> [Task item] Looking at the entries below, state how many lines contain the word "bottom". Give the number alone.

> [Supplied records]
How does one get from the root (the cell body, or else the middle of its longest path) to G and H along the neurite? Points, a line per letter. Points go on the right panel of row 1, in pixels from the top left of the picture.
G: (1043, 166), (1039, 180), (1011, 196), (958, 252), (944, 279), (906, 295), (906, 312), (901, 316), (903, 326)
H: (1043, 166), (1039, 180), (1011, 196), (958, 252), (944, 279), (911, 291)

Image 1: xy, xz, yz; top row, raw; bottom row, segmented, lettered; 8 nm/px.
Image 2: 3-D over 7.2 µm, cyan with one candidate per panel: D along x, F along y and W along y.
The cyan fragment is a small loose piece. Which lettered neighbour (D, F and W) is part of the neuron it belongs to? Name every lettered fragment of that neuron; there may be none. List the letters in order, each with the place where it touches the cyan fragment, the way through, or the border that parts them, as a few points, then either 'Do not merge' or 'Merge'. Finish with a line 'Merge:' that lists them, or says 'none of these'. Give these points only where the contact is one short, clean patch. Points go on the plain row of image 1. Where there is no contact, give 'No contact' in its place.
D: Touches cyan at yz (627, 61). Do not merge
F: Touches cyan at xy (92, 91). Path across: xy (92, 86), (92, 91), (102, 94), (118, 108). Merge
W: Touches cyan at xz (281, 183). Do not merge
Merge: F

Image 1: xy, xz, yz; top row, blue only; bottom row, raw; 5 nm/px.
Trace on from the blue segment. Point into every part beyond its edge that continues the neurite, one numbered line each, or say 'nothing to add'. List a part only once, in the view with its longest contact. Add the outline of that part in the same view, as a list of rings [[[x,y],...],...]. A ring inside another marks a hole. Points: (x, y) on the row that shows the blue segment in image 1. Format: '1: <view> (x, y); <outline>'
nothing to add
* * *
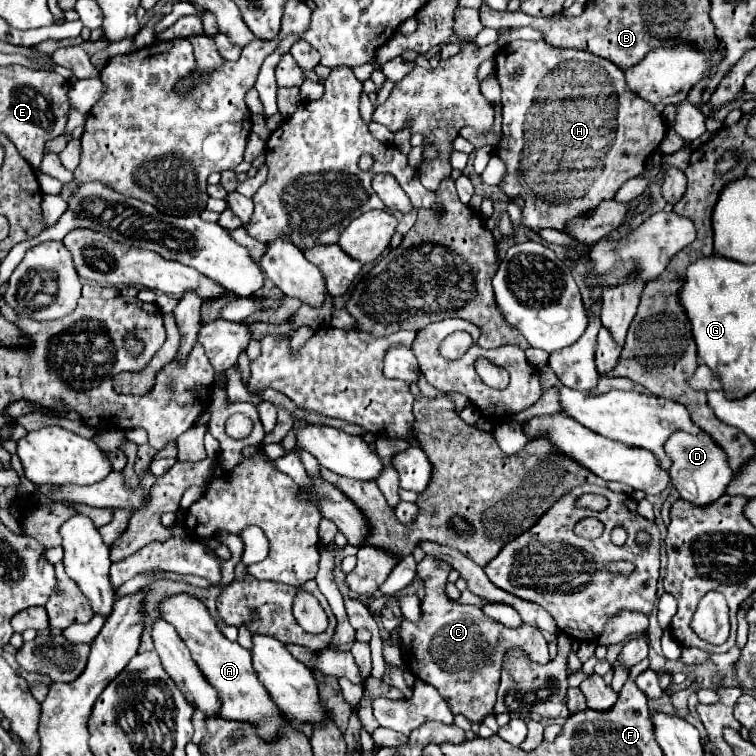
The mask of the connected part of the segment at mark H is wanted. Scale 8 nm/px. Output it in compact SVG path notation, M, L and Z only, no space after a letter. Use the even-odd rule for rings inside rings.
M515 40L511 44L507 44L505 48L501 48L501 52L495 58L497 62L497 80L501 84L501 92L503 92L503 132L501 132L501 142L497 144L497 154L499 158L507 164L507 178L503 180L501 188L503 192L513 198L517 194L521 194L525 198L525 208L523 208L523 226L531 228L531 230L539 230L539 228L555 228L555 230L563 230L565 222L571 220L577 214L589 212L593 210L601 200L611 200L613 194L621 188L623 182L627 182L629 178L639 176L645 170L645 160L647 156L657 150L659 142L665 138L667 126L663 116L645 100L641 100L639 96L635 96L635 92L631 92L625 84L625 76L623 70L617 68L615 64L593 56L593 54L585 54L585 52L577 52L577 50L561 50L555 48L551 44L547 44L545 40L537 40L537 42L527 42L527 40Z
--
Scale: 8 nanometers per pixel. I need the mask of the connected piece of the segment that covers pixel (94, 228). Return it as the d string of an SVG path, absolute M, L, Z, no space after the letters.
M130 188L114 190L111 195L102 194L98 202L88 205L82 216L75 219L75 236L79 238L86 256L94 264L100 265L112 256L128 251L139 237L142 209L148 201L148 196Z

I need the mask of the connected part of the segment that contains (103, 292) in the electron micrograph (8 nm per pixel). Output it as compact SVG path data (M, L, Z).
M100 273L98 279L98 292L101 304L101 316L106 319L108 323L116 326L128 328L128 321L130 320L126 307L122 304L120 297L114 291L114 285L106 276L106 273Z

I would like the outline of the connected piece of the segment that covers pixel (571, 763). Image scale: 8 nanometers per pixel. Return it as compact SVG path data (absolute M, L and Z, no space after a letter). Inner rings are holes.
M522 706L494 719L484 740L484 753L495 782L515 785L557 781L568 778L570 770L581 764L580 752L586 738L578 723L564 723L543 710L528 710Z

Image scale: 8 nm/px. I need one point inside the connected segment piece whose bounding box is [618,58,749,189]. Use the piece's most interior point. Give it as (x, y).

> [Completed task] 2